The cobbled streets wind up and down and around the village to bring you, past the church and back onto the main road again. As it was siesta time after a wonderful lunch in Termes de Monfortinho, we didn't have the opportunity to explore more. Most sensible people were sleeping off the effects of a good lunch.
Termes de Monfortinho is a village which has developed around the Thermal Springs which have become famous for their therapeutic properties. In this area, many rivers flow down
Before meeting family one day, we decided to take a look. We were very pleasantly surprised at the scale of the village and the very modern properties. Reaching a junction, we came upon a long, tree-lined street. Parking up we wandered around and came upon the welcoming and traditional Hotel Boa Vista.
As it was so hot, we decided not to rest on the terrace but settled inside for a cool drink. Chatting to Rui he assured us that there was a lift asked if we wanted to see some rooms. The hotel is about 100 years old and, in order to facilitate a lift, they had built it on a corner outside and surrounded it by glass. Very innovative and shows what can be done. The rooms are traditional with all modern conveniences.
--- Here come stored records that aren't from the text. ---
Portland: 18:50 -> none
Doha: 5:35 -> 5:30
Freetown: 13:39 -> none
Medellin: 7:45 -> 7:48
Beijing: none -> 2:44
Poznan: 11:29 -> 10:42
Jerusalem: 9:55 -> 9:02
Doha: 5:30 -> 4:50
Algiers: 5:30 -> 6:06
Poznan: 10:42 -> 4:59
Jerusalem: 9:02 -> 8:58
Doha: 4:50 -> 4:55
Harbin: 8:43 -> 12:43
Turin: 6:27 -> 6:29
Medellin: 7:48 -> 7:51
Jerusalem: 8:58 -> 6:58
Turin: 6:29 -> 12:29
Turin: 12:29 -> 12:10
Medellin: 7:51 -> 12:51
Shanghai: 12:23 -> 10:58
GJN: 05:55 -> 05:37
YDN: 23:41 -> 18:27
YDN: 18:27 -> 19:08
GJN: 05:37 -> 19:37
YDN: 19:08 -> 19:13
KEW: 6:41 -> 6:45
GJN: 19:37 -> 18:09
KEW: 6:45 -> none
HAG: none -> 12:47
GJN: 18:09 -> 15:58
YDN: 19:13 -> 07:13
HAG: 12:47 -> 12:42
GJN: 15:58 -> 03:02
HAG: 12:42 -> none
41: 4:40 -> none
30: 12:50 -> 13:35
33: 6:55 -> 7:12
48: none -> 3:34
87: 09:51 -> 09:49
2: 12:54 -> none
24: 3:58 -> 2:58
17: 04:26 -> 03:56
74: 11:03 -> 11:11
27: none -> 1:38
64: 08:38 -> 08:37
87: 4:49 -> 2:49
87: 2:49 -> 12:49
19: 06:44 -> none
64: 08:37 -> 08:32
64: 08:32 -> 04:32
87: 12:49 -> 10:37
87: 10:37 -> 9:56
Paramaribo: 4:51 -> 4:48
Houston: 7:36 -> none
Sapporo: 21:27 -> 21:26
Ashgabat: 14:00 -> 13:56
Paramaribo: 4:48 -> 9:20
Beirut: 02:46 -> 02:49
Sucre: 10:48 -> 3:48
The following day we took family there for lunch. The welcome was even greater than on the previous visit and with all parties using a smattering of Portuguese and English plus a phrase book we negotiated our way around the menu which, I have to say, involved very good portions of food.. Before this, we had strolled around the village looking what they had to offer. It is utterly charming. After lunch, on seeing the Artesano (pottery)shop, we stopped the car and dived inside into the coolness of this wonderful shop full of Portuguese pottery. Really, I could have filled the boot of the car!